При мысли о том, как будут решаться упомянутые проблемы, руки в тонких кожаных перчатках с огромной силой сжали руль, а темно-карие, почти черные глаза превратились в узкие щелочки, как будто водитель смотрел на врага через прорезь автоматного прицела. На скулах заиграли желваки, извилистый шрам на левой щеке побелел, став заметнее, чем обычно. Лиха беда начало; обремененные собственными проблемами, русские не могут, как встарь, помочь сербским братьям выбить мусульманских захватчиков с их земли, не могут открыто встать плечом к плечу с единоверцами и скрепить вековую дружбу вражеской кровью. Политика, чтоб ей пусто было… Но политика – палка о двух концах. Русские деньги будут использованы с умом; судя по тому, как обставлена переброска денег, начавшийся процесс управляется с российской стороны весьма влиятельными лицами, и в дальнейшем можно ожидать новых поступлений.
Политика!
Водитель «юго» не без удовольствия предвкушал эти три дня в Москве, где до сих пор ему не довелось побывать ни разу. Конечно, русские поступили не очень-то красиво, оставив сербских братьев один на один с натовскими бомбардировщиками и кровожадными бандами албанских боевиков, однако их можно было понять: после распада Советского Союза им самим приходилось несладко и от былой военной мощи остались одни воспоминания. Как ни крути, они были сербам братьями, а между братьями случаются и размолвки, и ссоры… и примирения. К тому же правительство и народ не одно и то же. Бородатый водитель «юго» знал об этом не понаслышке: в отряде, которым он когда-то командовал, русских было чуть ли не два десятка – добровольцев, приехавших бескорыстно помочь братьям, всеми правдами и неправдами просочившихся через границы и кордоны и бившихся так, словно они защищали родной дом.

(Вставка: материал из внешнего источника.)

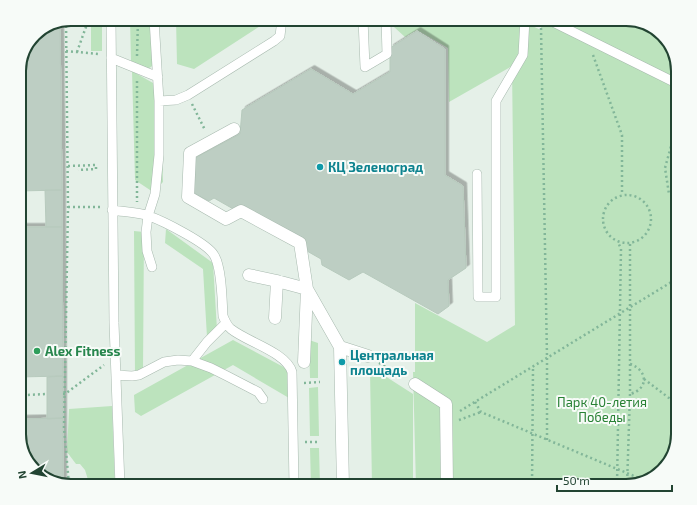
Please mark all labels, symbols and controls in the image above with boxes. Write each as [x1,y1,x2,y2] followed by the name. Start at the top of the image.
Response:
[328,159,423,175] place label: КЦ Зеленоград
[315,162,325,172] marker: КЦ Зеленоград
[45,343,120,359] place label: Alex Fitness
[32,346,42,356] marker: Alex Fitness
[350,347,434,378] place label: Центральная площадь
[337,357,347,367] marker: Центральная площадь
[557,394,647,425] park label: Парк 40-летия Победы
[12,453,52,493] north arrow
[557,467,672,493] scale bar
[15,470,29,480] text: N
[563,473,590,487] text: 50 m

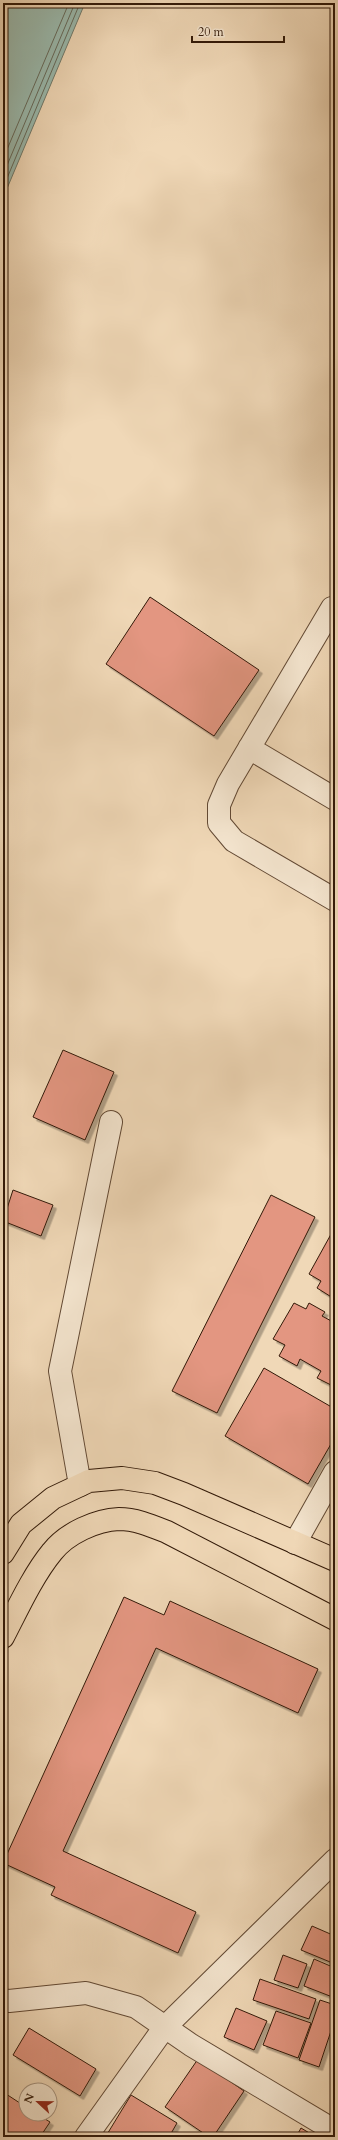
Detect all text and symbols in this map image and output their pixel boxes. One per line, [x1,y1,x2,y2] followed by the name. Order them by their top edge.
[192,18,284,44] scale bar
[198,24,225,40] text: 20 m
[18,2082,58,2122] north arrow
[20,2091,38,2106] text: N

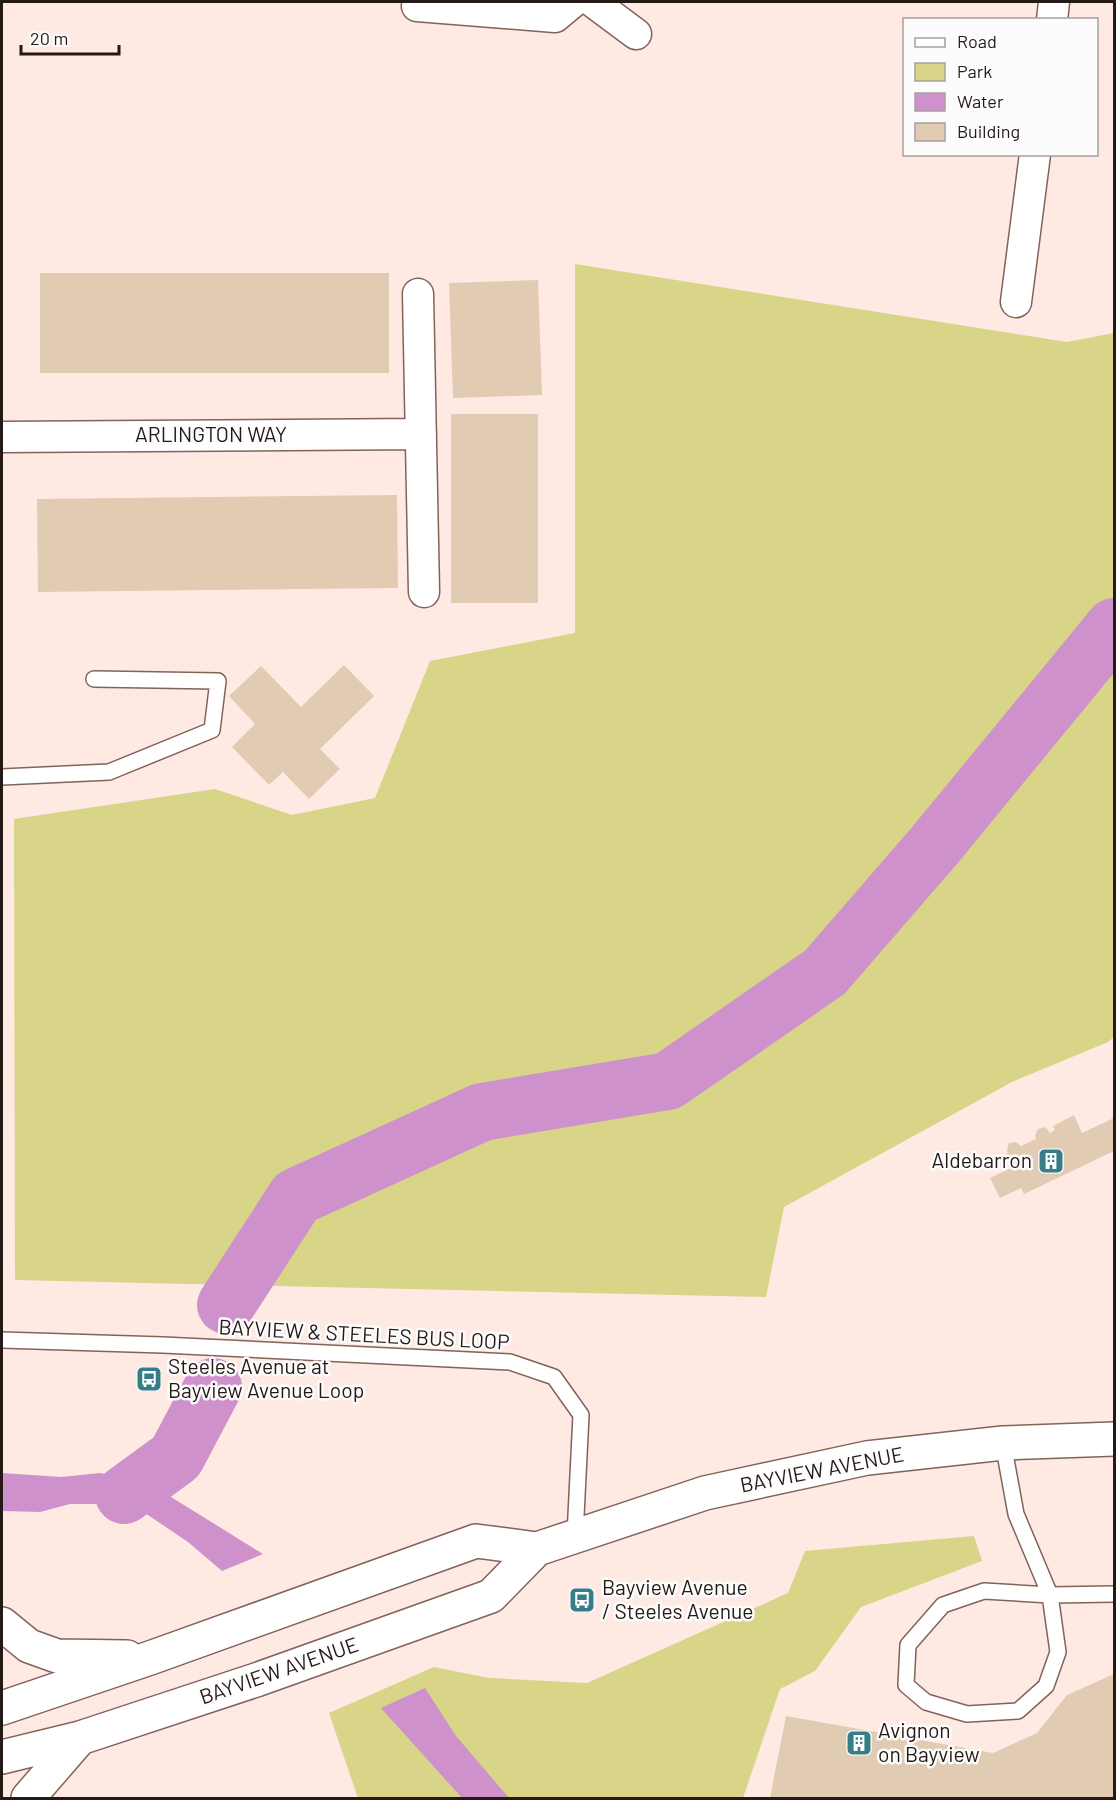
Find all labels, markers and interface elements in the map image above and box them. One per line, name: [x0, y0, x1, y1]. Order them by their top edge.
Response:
scale bar: [21, 18, 118, 56]
legend: [903, 18, 1098, 156]
text: 20 m: [30, 27, 68, 49]
text: Road: [957, 30, 997, 52]
text: Park: [957, 60, 992, 82]
text: Water: [957, 90, 1004, 112]
text: Building: [957, 120, 1020, 142]
street label: ARLINGTON WAY: [135, 421, 287, 446]
building icon: Aldebarron: [1036, 1146, 1066, 1176]
place label: Aldebarron: [932, 1147, 1032, 1172]
street label: BAYVIEW & STEELES BUS LOOP: [218, 1313, 510, 1354]
place label: Steeles Avenue at Bayview Avenue Loop: [168, 1353, 364, 1402]
bus stop icon: Steeles Avenue at Bayview Avenue Loop: [134, 1364, 164, 1394]
street label: BAYVIEW AVENUE: [738, 1440, 906, 1497]
place label: Bayview Avenue / Steeles Avenue: [602, 1574, 753, 1623]
bus stop icon: Bayview Avenue / Steeles Avenue: [567, 1585, 597, 1615]
street label: BAYVIEW AVENUE: [196, 1631, 361, 1708]
place label: Avignon on Bayview: [878, 1717, 980, 1766]
building icon: Avignon on Bayview: [844, 1728, 874, 1758]

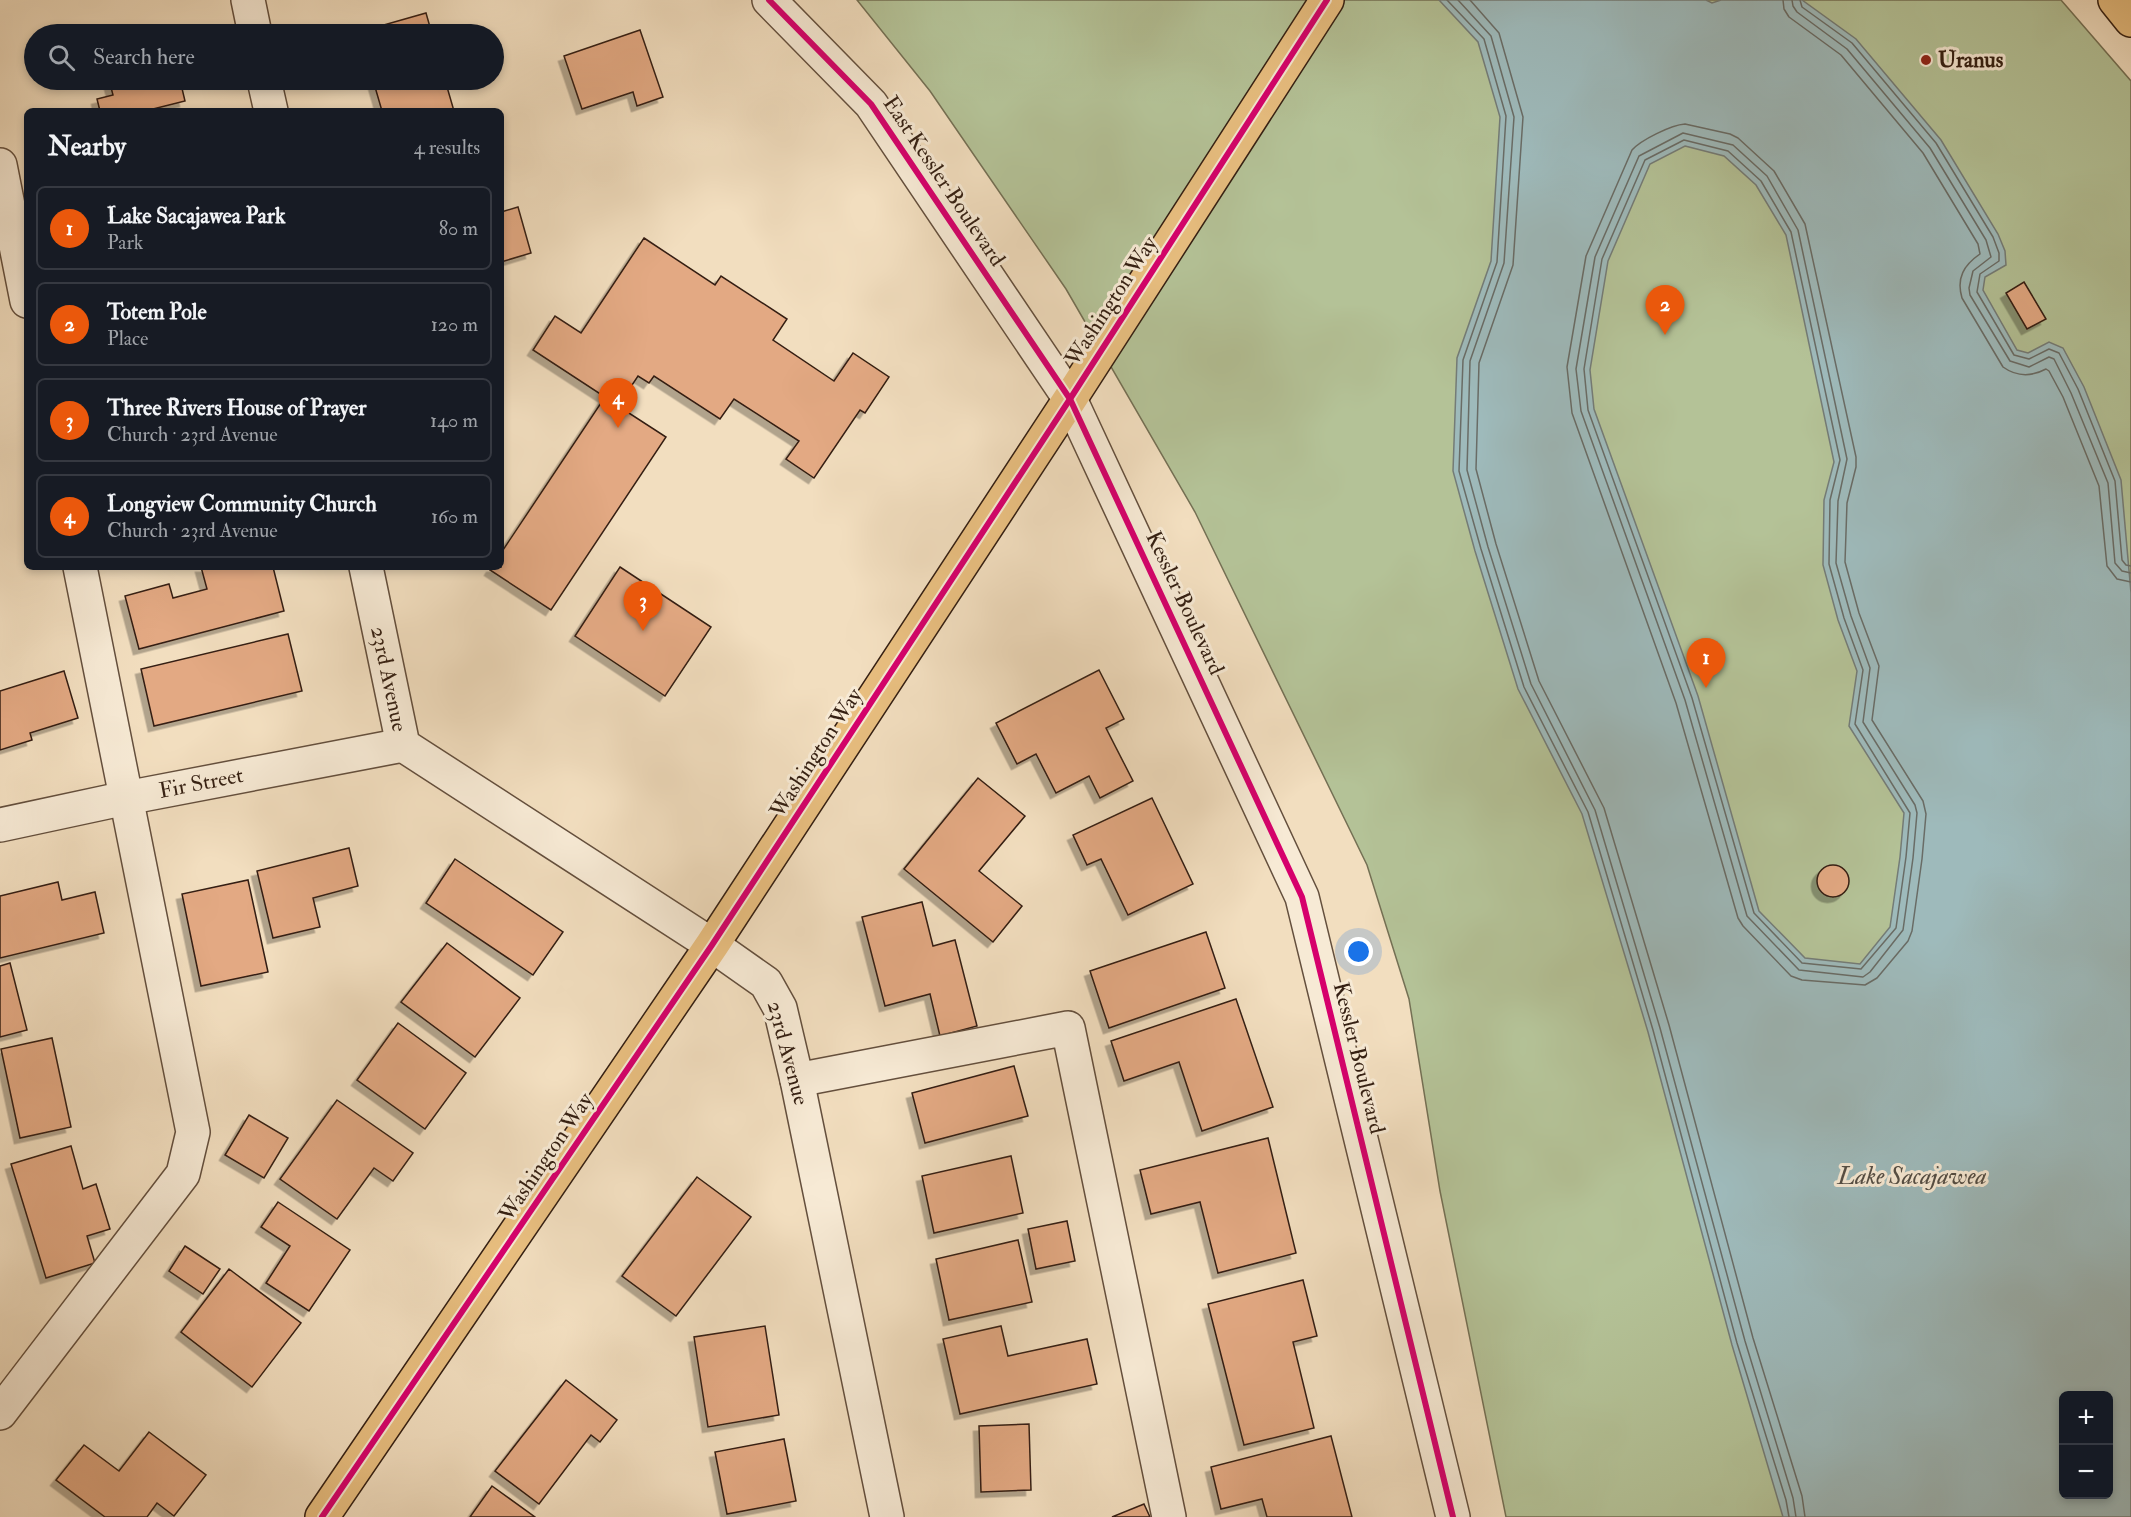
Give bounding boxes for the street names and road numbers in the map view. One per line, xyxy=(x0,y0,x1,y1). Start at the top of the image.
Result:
street label: East Kessler Boulevard xyxy=(877,90,1011,272)
street label: Washington Way xyxy=(1058,231,1164,372)
street label: Kessler Boulevard xyxy=(1139,527,1231,679)
street label: 23rd Avenue xyxy=(364,624,414,734)
street label: Washington Way xyxy=(763,683,869,824)
street label: Fir Street xyxy=(156,761,246,805)
street label: Kessler Boulevard xyxy=(1327,979,1391,1137)
street label: 23rd Avenue xyxy=(761,998,815,1108)
street label: Washington Way xyxy=(492,1087,599,1227)

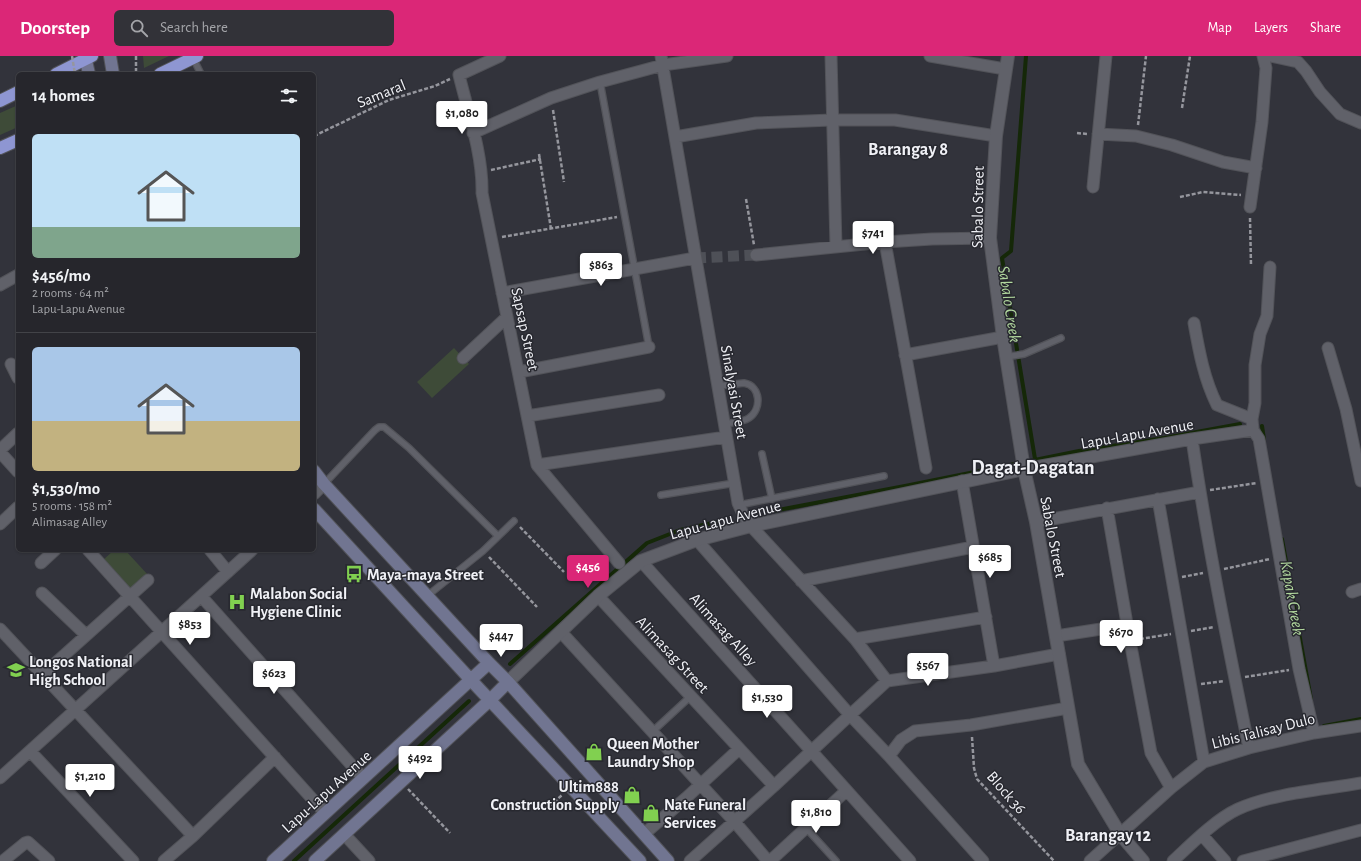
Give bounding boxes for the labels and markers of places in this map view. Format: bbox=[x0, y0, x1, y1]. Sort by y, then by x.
pin: $1,080 bbox=[429, 101, 495, 135]
pin: $741 bbox=[849, 221, 897, 255]
pin: $863 bbox=[577, 253, 625, 287]
pin: $685 bbox=[966, 545, 1014, 579]
pin: $456 bbox=[564, 555, 612, 589]
bus stop icon: Maya-maya Street bbox=[344, 564, 364, 584]
place label: Maya-maya Street bbox=[367, 567, 484, 584]
place label: Malabon Social Hygiene Clinic bbox=[250, 586, 347, 621]
hospital icon: Malabon Social Hygiene Clinic bbox=[227, 592, 247, 612]
pin: $853 bbox=[166, 612, 214, 646]
pin: $670 bbox=[1097, 620, 1145, 654]
pin: $447 bbox=[477, 624, 525, 658]
pin: $567 bbox=[904, 653, 952, 687]
place label: Longos National High School bbox=[29, 654, 133, 688]
school or university icon: Longos National High School bbox=[6, 660, 26, 680]
pin: $623 bbox=[250, 661, 298, 695]
pin: $1,530 bbox=[734, 685, 800, 719]
place label: Queen Mother Laundry Shop bbox=[607, 736, 700, 771]
shop icon: Queen Mother Laundry Shop bbox=[584, 742, 604, 762]
pin: $492 bbox=[396, 746, 444, 780]
pin: $1,210 bbox=[57, 764, 123, 798]
place label: Ultim888 Construction Supply bbox=[490, 779, 620, 814]
shop icon: Ultim888 Construction Supply bbox=[622, 785, 642, 805]
place label: Nate Funeral Services bbox=[664, 797, 746, 831]
pin: $1,810 bbox=[783, 800, 849, 834]
shop icon: Nate Funeral Services bbox=[641, 803, 661, 823]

Рукой в перчатке он дотронулся до шрама на щеке. Если бы не русский парень, москвич по имени Юра, дело не обошлось бы одним только шрамом. Вообще-то, албанец, оставивший Слободану Драговичу эту памятную отметину, имел явное и недвусмысленное намерение перепилить ему глотку своим зазубренным тесаком. Поскольку Слободан в тот момент был оглушен взрывом и не вполне соображал, на каком свете находится, этот кровожадный замысел имел все шансы на успех… Если бы не Юра, раскроивший ублюдку череп прикладом своего разряженного автомата, а затем на плечах вынесший серба из-под шквального огня. Где он сейчас, что делает? Собираясь в эту поездку, Слободан Драгович отправил по оставленному Юрой адресу письмо, но ответа не получил…
Встречный грузовик снова залепил ветровое стекло грязными брызгами. Беззлобно выругавшись, Драгович включил «дворники» и машинально вдавил кнопку пустого стеклоомывателя. Где-то под капотом противно заныл работающий вхолостую электрический моторчик, сопла разбрызгивателя выплюнули по паре капель, и этим дело кончилось. Моющей жидкости, чтобы наполнить бачок, у Слободана не было, зато в дорожной сумке лежала бутылка минеральной воды. На худой конец сойдет. Пока эта керосинка на ходу, тепло от мотора не даст воде в бачке замерзнуть, а потом хоть трава не расти – добравшись до аэропорта, он просто бросит драндулет на стоянке, откуда его заберет сотрудник прокатного бюро. И если у этого умника на обратном пути возникнут проблемы с очисткой ветрового стекла, претензии пусть высказывает своему начальству в Подгорице… если везение ему не изменит и он доберется до столицы живым.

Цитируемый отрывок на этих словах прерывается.